Frameline sends LGBT films to CA schools

Audiences attending the annual San Francisco LGBT film festival often wonder if the films they are seeing will receive wider distribution.

The answer, at least for a few films shown at Frameline, is that they will be distributed for free to hundreds of schools throughout California for teachers and LGBT student groups to screen.

The program, known as Youth in Motion, launched in 2008 and has released eight DVDs – five of which are compilations of shorter films – that come with curriculum and action guides that provide suggestions for how to teach or discuss the films.

"We try to be very mindful and pick films that are representing a lot of different types of stories and balance culture," explained Alexis Whitham, Frameline's educational programming and acquisitions manager. "We are trying to talk to teachers and students to see what they want and need."

One of two selections in 2010 was Brother Outsider: The Life of Bayard Rustin, a 2002 film about the out gay black man who was a close confidante of the Reverend Dr. Martin Luther King Jr. and helped organize the 1963 civil rights march on Washington, D.C.


"I'm extremely grateful for your program, the films, and the curriculum and action guides, which were particularly helpful in discussing the meaning of gender before viewing," stated Speller, identified as a gay-straight alliance adviser at El Camino High School in South San Francisco. "Film is a powerful resource in the classroom, and students' media literacy is more developed and astute than many adults realize. These shorts make a topic that would be tricky to discuss so much more accessible through the narratives and media."

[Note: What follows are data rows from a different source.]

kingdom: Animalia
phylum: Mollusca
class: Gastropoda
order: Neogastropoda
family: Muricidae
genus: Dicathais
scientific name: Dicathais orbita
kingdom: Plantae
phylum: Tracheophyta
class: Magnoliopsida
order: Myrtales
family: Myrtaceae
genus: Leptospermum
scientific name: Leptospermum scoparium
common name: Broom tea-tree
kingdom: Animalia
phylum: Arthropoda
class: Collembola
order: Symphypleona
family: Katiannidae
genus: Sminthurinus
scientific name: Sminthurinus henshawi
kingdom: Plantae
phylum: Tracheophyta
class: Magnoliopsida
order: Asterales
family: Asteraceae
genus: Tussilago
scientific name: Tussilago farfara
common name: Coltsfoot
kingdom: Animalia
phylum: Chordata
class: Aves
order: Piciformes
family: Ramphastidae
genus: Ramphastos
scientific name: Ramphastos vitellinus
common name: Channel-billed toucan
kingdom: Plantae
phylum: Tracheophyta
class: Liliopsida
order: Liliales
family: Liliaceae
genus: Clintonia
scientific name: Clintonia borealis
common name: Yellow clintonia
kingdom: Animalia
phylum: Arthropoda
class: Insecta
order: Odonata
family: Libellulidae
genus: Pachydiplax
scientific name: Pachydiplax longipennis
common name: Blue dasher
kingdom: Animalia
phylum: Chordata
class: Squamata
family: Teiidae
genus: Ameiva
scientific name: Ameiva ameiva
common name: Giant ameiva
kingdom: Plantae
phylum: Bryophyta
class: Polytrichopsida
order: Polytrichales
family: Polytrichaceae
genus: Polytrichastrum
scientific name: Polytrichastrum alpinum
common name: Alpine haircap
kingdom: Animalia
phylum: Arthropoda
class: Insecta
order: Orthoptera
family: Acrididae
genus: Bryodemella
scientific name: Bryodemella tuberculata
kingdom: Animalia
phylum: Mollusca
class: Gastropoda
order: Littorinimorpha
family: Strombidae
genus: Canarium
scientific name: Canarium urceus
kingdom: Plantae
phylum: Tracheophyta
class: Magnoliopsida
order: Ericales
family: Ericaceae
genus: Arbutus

A joint project between Frameline and the Gay-Straight Alliance Network, the two organizations are now rolling out the program nationwide. In July a new collection of short films, likely eight total, will be selected for the next Youth in Motion DVD release that will be sent to schools outside of California for the first time.

Until now, said Whitham, "We have had trouble figuring out how to do it nationally."

A private funder has stepped up to help pay for the national rollout, and the plan is to send a copy of the DVD to every school with a GSA.

"We find that teachers need resources and development. We are trying to create resources and be a clearinghouse that teachers can use," GSA Network research manager Hilary Burdge said earlier this year at a program about LGBT films in schools hosted by the San Francisco Library.